• Entries shown:
···
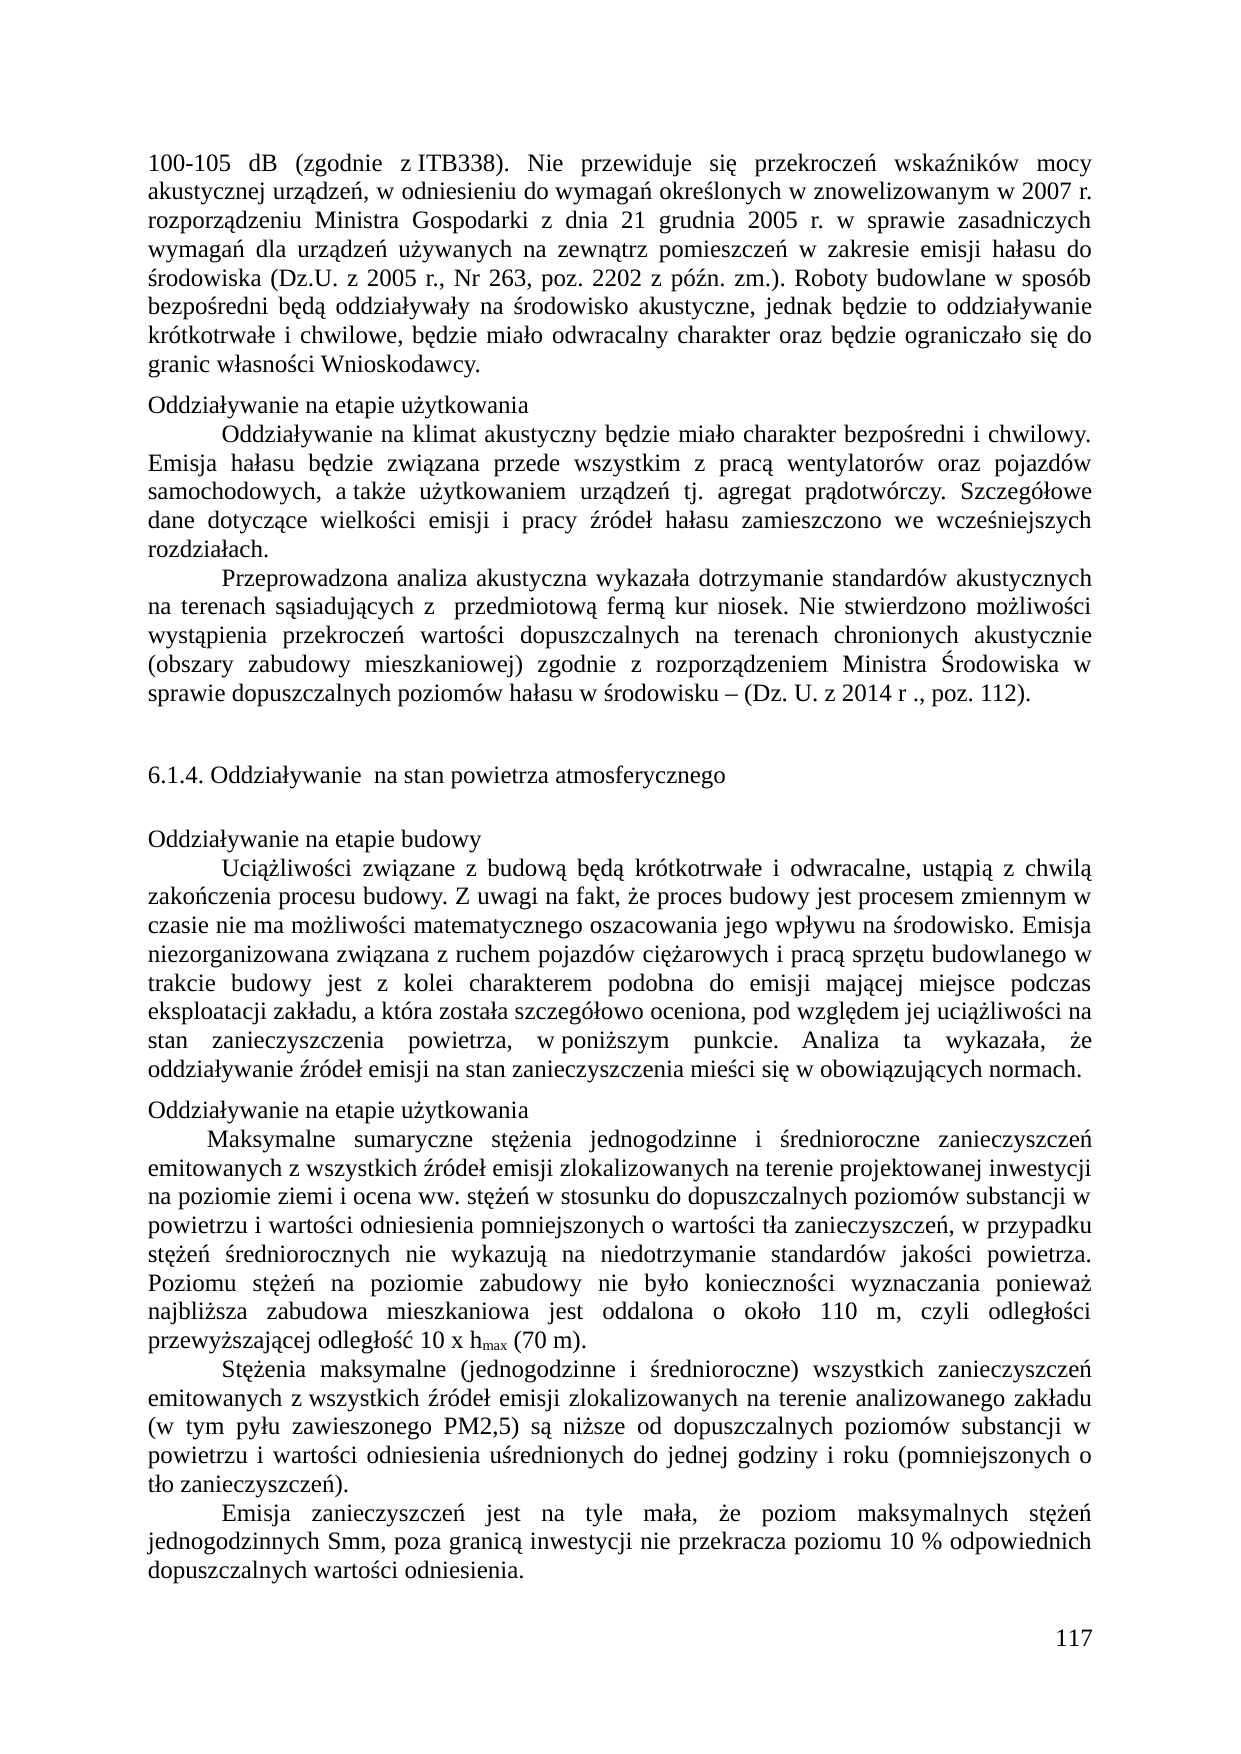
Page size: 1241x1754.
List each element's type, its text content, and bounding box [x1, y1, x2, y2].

text Emisja zanieczyszczeń jest na tyle mała, że poziom maksymalnych stężeń jednogodzinnych Smm, poza granicą inwestycji nie przekracza poziomu 10 % odpowiednich dopuszczalnych wartości odniesienia. [148, 1498, 1093, 1584]
text Stężenia maksymalne (jednogodzinne i średnioroczne) wszystkich zanieczyszczeń emitowanych z wszystkich źródeł emisji zlokalizowanych na terenie analizowanego zakładu (w tym pyłu zawieszonego PM2,5) są niższe od dopuszczalnych poziomów substancji w powietrzu i wartości odniesienia uśrednionych do jednej godziny i roku (pomniejszonych o tło zanieczyszczeń). [148, 1354, 1093, 1498]
text Oddziaływanie na klimat akustyczny będzie miało charakter bezpośredni i chwilowy. Emisja hałasu będzie związana przede wszystkim z pracą wentylatorów oraz pojazdów samochodowych, a także użytkowaniem urządzeń tj. agregat prądotwórczy. Szczegółowe dane dotyczące wielkości emisji i pracy źródeł hałasu zamieszczono we wcześniejszych rozdziałach. [148, 419, 1093, 563]
text Oddziaływanie na etapie użytkowania [148, 1095, 1093, 1124]
text Oddziaływanie na etapie budowy [148, 824, 1093, 853]
text Oddziaływanie na etapie użytkowania [148, 390, 1093, 419]
text Przeprowadzona analiza akustyczna wykazała dotrzymanie standardów akustycznych na terenach sąsiadujących z przedmiotową fermą kur niosek. Nie stwierdzono możliwości wystąpienia przekroczeń wartości dopuszczalnych na terenach chronionych akustycznie (obszary zabudowy mieszkaniowej) zgodnie z rozporządzeniem Ministra Środowiska w sprawie dopuszczalnych poziomów hałasu w środowisku – (Dz. U. z 2014 r ., poz. 112). [148, 563, 1093, 706]
text Maksymalne sumaryczne stężenia jednogodzinne i średnioroczne zanieczyszczeń emitowanych z wszystkich źródeł emisji zlokalizowanych na terenie projektowanej inwestycji na poziomie ziemi i ocena ww. stężeń w stosunku do dopuszczalnych poziomów substancji w powietrzu i wartości odniesienia pomniejszonych o wartości tła zanieczyszczeń, w przypadku stężeń średniorocznych nie wykazują na niedotrzymanie standardów jakości powietrza. Poziomu stężeń na poziomie zabudowy nie było konieczności wyznaczania ponieważ najbliższa zabudowa mieszkaniowa jest oddalona o około 110 m, czyli odległości przewyższającej odległość 10 x hmax (70 m). [148, 1124, 1093, 1354]
subtitle 6.1.4. Oddziaływanie na stan powietrza atmosferycznego [148, 760, 1093, 789]
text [148, 148, 1093, 378]
text Uciążliwości związane z budową będą krótkotrwałe i odwracalne, ustąpią z chwilą zakończenia procesu budowy. Z uwagi na fakt, że proces budowy jest procesem zmiennym w czasie nie ma możliwości matematycznego oszacowania jego wpływu na środowisko. Emisja niezorganizowana związana z ruchem pojazdów ciężarowych i pracą sprzętu budowlanego w trakcie budowy jest z kolei charakterem podobna do emisji mającej miejsce podczas eksploatacji zakładu, a która została szczegółowo oceniona, pod względem jej uciążliwości na stan zanieczyszczenia powietrza, w poniższym punkcie. Analiza ta wykazała, że oddziaływanie źródeł emisji na stan zanieczyszczenia mieści się w obowiązujących normach. [148, 853, 1093, 1083]
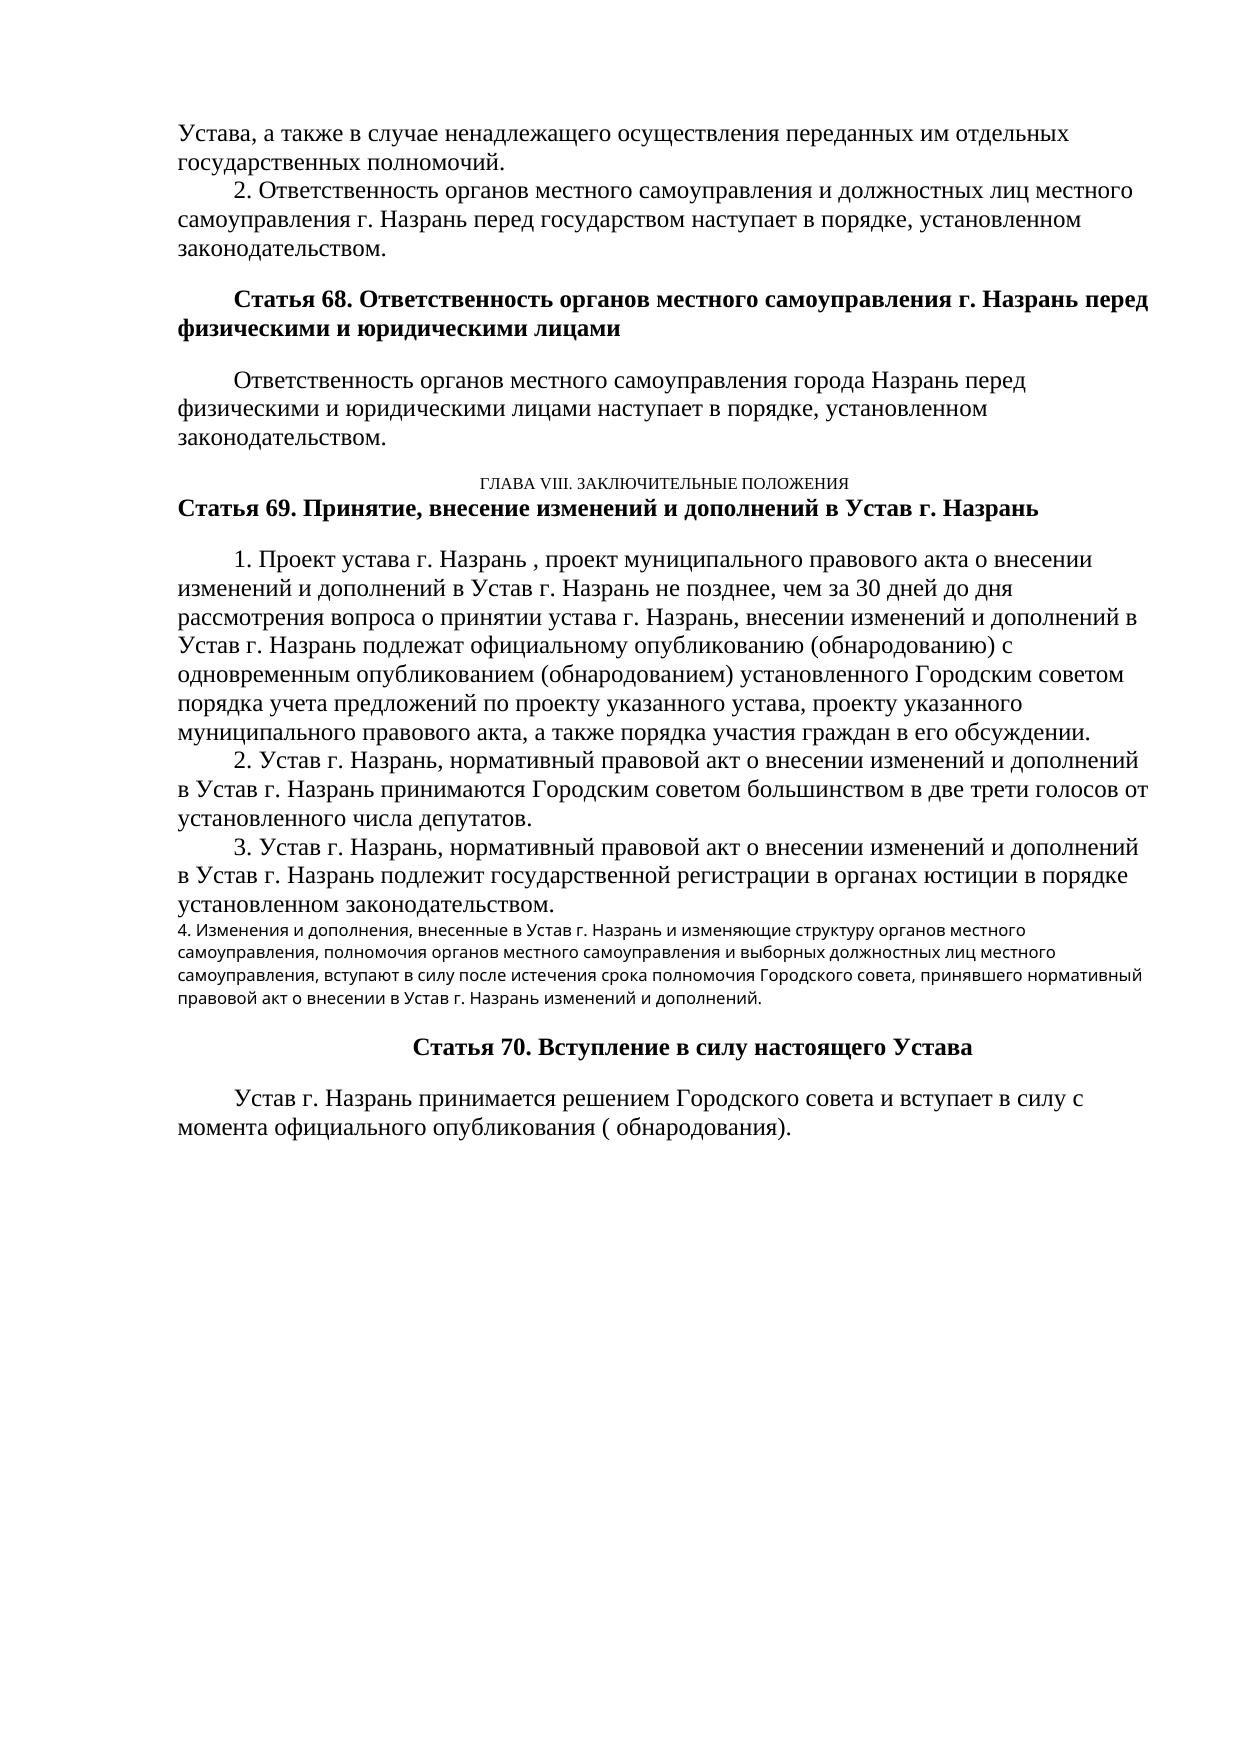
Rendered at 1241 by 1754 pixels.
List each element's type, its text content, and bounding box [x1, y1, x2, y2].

text 2. Устав г. Назрань, нормативный правовой акт о внесении изменений и дополнений в Устав г. Назрань принимаются Городским советом большинством в две трети голосов от установленного числа депутатов. [177, 746, 1152, 832]
text Статья 68. Ответственность органов местного самоуправления г. Назрань перед физическими и юридическими лицами [177, 284, 1152, 342]
text 1. Проект устава г. Назрань , проект муниципального правового акта о внесении изменений и дополнений в Устав г. Назрань не позднее, чем за 30 дней до дня рассмотрения вопроса о принятии устава г. Назрань, внесении изменений и дополнений в Устав г. Назрань подлежат официальному опубликованию (обнародованию) с одновременным опубликованием (обнародованием) установленного Городским советом порядка учета предложений по проекту указанного устава, проекту указанного муниципального правового акта, а также порядка участия граждан в его обсуждении. [177, 544, 1152, 746]
text 2. Ответственность органов местного самоуправления и должностных лиц местного самоуправления г. Назрань перед государством наступает в порядке, установленном законодательством. [177, 176, 1152, 262]
text Устав г. Назрань принимается решением Городского совета и вступает в силу с момента официального опубликования ( обнародования). [177, 1083, 1152, 1141]
text Статья 69. Принятие, внесение изменений и дополнений в Устав г. Назрань [177, 493, 1152, 522]
text 4. Изменения и дополнения, внесенные в Устав г. Назрань и изменяющие структуру органов местного самоуправления, полномочия органов местного самоуправления и выборных должностных лиц местного самоуправления, вступают в силу после истечения срока полномочия Городского совета, принявшего нормативный правовой акт о внесении в Устав г. Назрань изменений и дополнений. [177, 918, 1152, 1009]
text ГЛАВА VIII. ЗАКЛЮЧИТЕЛЬНЫЕ ПОЛОЖЕНИЯ [177, 474, 1152, 493]
text 3. Устав г. Назрань, нормативный правовой акт о внесении изменений и дополнений в Устав г. Назрань подлежит государственной регистрации в органах юстиции в порядке установленном законодательством. [177, 832, 1152, 918]
text Ответственность органов местного самоуправления города Назрань перед физическими и юридическими лицами наступает в порядке, установленном законодательством. [177, 365, 1152, 451]
text Статья 70. Вступление в силу настоящего Устава [177, 1032, 1152, 1060]
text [177, 118, 1152, 176]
···
• What is required:
Set down each entry above exactly as it appears. Omit the pictures.

• Finished task:
Page size: 1241x1754.
List each element's type, its text content, and bounding box [x1, y1, x2, y2].

text Emisja zanieczyszczeń jest na tyle mała, że poziom maksymalnych stężeń jednogodzinnych Smm, poza granicą inwestycji nie przekracza poziomu 10 % odpowiednich dopuszczalnych wartości odniesienia. [148, 1498, 1093, 1584]
text Stężenia maksymalne (jednogodzinne i średnioroczne) wszystkich zanieczyszczeń emitowanych z wszystkich źródeł emisji zlokalizowanych na terenie analizowanego zakładu (w tym pyłu zawieszonego PM2,5) są niższe od dopuszczalnych poziomów substancji w powietrzu i wartości odniesienia uśrednionych do jednej godziny i roku (pomniejszonych o tło zanieczyszczeń). [148, 1354, 1093, 1498]
text Oddziaływanie na klimat akustyczny będzie miało charakter bezpośredni i chwilowy. Emisja hałasu będzie związana przede wszystkim z pracą wentylatorów oraz pojazdów samochodowych, a także użytkowaniem urządzeń tj. agregat prądotwórczy. Szczegółowe dane dotyczące wielkości emisji i pracy źródeł hałasu zamieszczono we wcześniejszych rozdziałach. [148, 419, 1093, 563]
text Oddziaływanie na etapie użytkowania [148, 1095, 1093, 1124]
text Oddziaływanie na etapie budowy [148, 824, 1093, 853]
text Oddziaływanie na etapie użytkowania [148, 390, 1093, 419]
text Przeprowadzona analiza akustyczna wykazała dotrzymanie standardów akustycznych na terenach sąsiadujących z przedmiotową fermą kur niosek. Nie stwierdzono możliwości wystąpienia przekroczeń wartości dopuszczalnych na terenach chronionych akustycznie (obszary zabudowy mieszkaniowej) zgodnie z rozporządzeniem Ministra Środowiska w sprawie dopuszczalnych poziomów hałasu w środowisku – (Dz. U. z 2014 r ., poz. 112). [148, 563, 1093, 706]
text Maksymalne sumaryczne stężenia jednogodzinne i średnioroczne zanieczyszczeń emitowanych z wszystkich źródeł emisji zlokalizowanych na terenie projektowanej inwestycji na poziomie ziemi i ocena ww. stężeń w stosunku do dopuszczalnych poziomów substancji w powietrzu i wartości odniesienia pomniejszonych o wartości tła zanieczyszczeń, w przypadku stężeń średniorocznych nie wykazują na niedotrzymanie standardów jakości powietrza. Poziomu stężeń na poziomie zabudowy nie było konieczności wyznaczania ponieważ najbliższa zabudowa mieszkaniowa jest oddalona o około 110 m, czyli odległości przewyższającej odległość 10 x hmax (70 m). [148, 1124, 1093, 1354]
subtitle 6.1.4. Oddziaływanie na stan powietrza atmosferycznego [148, 760, 1093, 789]
text [148, 148, 1093, 378]
text Uciążliwości związane z budową będą krótkotrwałe i odwracalne, ustąpią z chwilą zakończenia procesu budowy. Z uwagi na fakt, że proces budowy jest procesem zmiennym w czasie nie ma możliwości matematycznego oszacowania jego wpływu na środowisko. Emisja niezorganizowana związana z ruchem pojazdów ciężarowych i pracą sprzętu budowlanego w trakcie budowy jest z kolei charakterem podobna do emisji mającej miejsce podczas eksploatacji zakładu, a która została szczegółowo oceniona, pod względem jej uciążliwości na stan zanieczyszczenia powietrza, w poniższym punkcie. Analiza ta wykazała, że oddziaływanie źródeł emisji na stan zanieczyszczenia mieści się w obowiązujących normach. [148, 853, 1093, 1083]
Rendered at 1241 by 1754 pixels.
List each element's type, its text content, and bounding box [x1, y1, x2, y2].

text 2. Устав г. Назрань, нормативный правовой акт о внесении изменений и дополнений в Устав г. Назрань принимаются Городским советом большинством в две трети голосов от установленного числа депутатов. [177, 746, 1152, 832]
text Статья 68. Ответственность органов местного самоуправления г. Назрань перед физическими и юридическими лицами [177, 284, 1152, 342]
text 1. Проект устава г. Назрань , проект муниципального правового акта о внесении изменений и дополнений в Устав г. Назрань не позднее, чем за 30 дней до дня рассмотрения вопроса о принятии устава г. Назрань, внесении изменений и дополнений в Устав г. Назрань подлежат официальному опубликованию (обнародованию) с одновременным опубликованием (обнародованием) установленного Городским советом порядка учета предложений по проекту указанного устава, проекту указанного муниципального правового акта, а также порядка участия граждан в его обсуждении. [177, 544, 1152, 746]
text 2. Ответственность органов местного самоуправления и должностных лиц местного самоуправления г. Назрань перед государством наступает в порядке, установленном законодательством. [177, 176, 1152, 262]
text Устав г. Назрань принимается решением Городского совета и вступает в силу с момента официального опубликования ( обнародования). [177, 1083, 1152, 1141]
text Статья 69. Принятие, внесение изменений и дополнений в Устав г. Назрань [177, 493, 1152, 522]
text 4. Изменения и дополнения, внесенные в Устав г. Назрань и изменяющие структуру органов местного самоуправления, полномочия органов местного самоуправления и выборных должностных лиц местного самоуправления, вступают в силу после истечения срока полномочия Городского совета, принявшего нормативный правовой акт о внесении в Устав г. Назрань изменений и дополнений. [177, 918, 1152, 1009]
text ГЛАВА VIII. ЗАКЛЮЧИТЕЛЬНЫЕ ПОЛОЖЕНИЯ [177, 474, 1152, 493]
text 3. Устав г. Назрань, нормативный правовой акт о внесении изменений и дополнений в Устав г. Назрань подлежит государственной регистрации в органах юстиции в порядке установленном законодательством. [177, 832, 1152, 918]
text Ответственность органов местного самоуправления города Назрань перед физическими и юридическими лицами наступает в порядке, установленном законодательством. [177, 365, 1152, 451]
text Статья 70. Вступление в силу настоящего Устава [177, 1032, 1152, 1060]
text [177, 118, 1152, 176]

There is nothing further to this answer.